_Problem statement_
Exactly as written, reproduce all of the entries.

_Page-level text extractions_
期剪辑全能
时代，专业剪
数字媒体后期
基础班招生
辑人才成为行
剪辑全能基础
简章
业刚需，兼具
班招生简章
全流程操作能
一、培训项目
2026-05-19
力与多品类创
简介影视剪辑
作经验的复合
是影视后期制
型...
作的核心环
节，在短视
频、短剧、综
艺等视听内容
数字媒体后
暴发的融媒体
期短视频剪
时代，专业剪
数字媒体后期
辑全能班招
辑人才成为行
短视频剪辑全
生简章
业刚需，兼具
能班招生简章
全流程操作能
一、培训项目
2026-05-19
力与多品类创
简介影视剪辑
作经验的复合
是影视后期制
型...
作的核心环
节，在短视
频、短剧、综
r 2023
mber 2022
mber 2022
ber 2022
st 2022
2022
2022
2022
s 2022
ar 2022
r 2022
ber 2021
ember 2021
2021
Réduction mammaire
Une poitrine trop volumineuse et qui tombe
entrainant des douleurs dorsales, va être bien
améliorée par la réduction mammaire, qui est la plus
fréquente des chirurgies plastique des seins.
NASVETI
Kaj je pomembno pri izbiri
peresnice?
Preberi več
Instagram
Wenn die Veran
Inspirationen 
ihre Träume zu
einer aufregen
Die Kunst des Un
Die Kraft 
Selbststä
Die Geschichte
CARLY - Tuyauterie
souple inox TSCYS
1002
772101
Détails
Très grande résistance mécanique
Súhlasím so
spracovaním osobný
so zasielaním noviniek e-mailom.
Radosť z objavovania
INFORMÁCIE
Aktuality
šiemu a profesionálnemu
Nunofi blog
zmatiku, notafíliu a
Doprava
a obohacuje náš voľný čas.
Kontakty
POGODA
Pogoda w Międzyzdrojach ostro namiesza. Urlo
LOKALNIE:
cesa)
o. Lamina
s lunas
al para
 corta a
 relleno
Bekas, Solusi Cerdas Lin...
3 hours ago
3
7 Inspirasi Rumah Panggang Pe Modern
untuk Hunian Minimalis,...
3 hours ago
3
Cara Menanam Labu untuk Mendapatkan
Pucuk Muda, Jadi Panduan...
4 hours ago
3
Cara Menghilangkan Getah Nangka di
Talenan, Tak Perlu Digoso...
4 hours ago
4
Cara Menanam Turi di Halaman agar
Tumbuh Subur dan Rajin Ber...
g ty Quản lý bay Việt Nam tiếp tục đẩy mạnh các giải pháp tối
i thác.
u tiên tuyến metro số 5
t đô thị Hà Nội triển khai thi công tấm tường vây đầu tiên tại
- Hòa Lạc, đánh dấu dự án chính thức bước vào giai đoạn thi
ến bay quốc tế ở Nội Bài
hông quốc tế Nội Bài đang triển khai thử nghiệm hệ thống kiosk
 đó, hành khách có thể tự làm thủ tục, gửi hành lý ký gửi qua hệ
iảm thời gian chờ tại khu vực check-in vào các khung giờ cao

_Reply_
期剪辑全能
时代，专业剪
数字媒体后期
基础班招生
辑人才成为行
剪辑全能基础
简章
业刚需，兼具
班招生简章
全流程操作能
一、培训项目
2026-05-19
力与多品类创
简介影视剪辑
作经验的复合
是影视后期制
型...
作的核心环
节，在短视
频、短剧、综
艺等视听内容
数字媒体后
暴发的融媒体
期短视频剪
时代，专业剪
数字媒体后期
辑全能班招
辑人才成为行
短视频剪辑全
生简章
业刚需，兼具
能班招生简章
全流程操作能
一、培训项目
2026-05-19
力与多品类创
简介影视剪辑
作经验的复合
是影视后期制
型...
作的核心环
节，在短视
频、短剧、综
r 2023
mber 2022
mber 2022
ber 2022
st 2022
2022
2022
2022
s 2022
ar 2022
r 2022
ber 2021
ember 2021
2021
Réduction mammaire
Une poitrine trop volumineuse et qui tombe
entrainant des douleurs dorsales, va être bien
améliorée par la réduction mammaire, qui est la plus
fréquente des chirurgies plastique des seins.
NASVETI
Kaj je pomembno pri izbiri
peresnice?
Preberi več
Instagram
Wenn die Veran
Inspirationen 
ihre Träume zu
einer aufregen
Die Kunst des Un
Die Kraft 
Selbststä
Die Geschichte
CARLY - Tuyauterie
souple inox TSCYS
1002
772101
Détails
Très grande résistance mécanique
Súhlasím so
spracovaním osobný
so zasielaním noviniek e-mailom.
Radosť z objavovania
INFORMÁCIE
Aktuality
šiemu a profesionálnemu
Nunofi blog
zmatiku, notafíliu a
Doprava
a obohacuje náš voľný čas.
Kontakty
POGODA
Pogoda w Międzyzdrojach ostro namiesza. Urlo
LOKALNIE:
cesa)
o. Lamina
s lunas
al para
 corta a
 relleno
Bekas, Solusi Cerdas Lin...
3 hours ago
3
7 Inspirasi Rumah Panggang Pe Modern
untuk Hunian Minimalis,...
3 hours ago
3
Cara Menanam Labu untuk Mendapatkan
Pucuk Muda, Jadi Panduan...
4 hours ago
3
Cara Menghilangkan Getah Nangka di
Talenan, Tak Perlu Digoso...
4 hours ago
4
Cara Menanam Turi di Halaman agar
Tumbuh Subur dan Rajin Ber...
g ty Quản lý bay Việt Nam tiếp tục đẩy mạnh các giải pháp tối
i thác.
u tiên tuyến metro số 5
t đô thị Hà Nội triển khai thi công tấm tường vây đầu tiên tại
- Hòa Lạc, đánh dấu dự án chính thức bước vào giai đoạn thi
ến bay quốc tế ở Nội Bài
hông quốc tế Nội Bài đang triển khai thử nghiệm hệ thống kiosk
 đó, hành khách có thể tự làm thủ tục, gửi hành lý ký gửi qua hệ
iảm thời gian chờ tại khu vực check-in vào các khung giờ cao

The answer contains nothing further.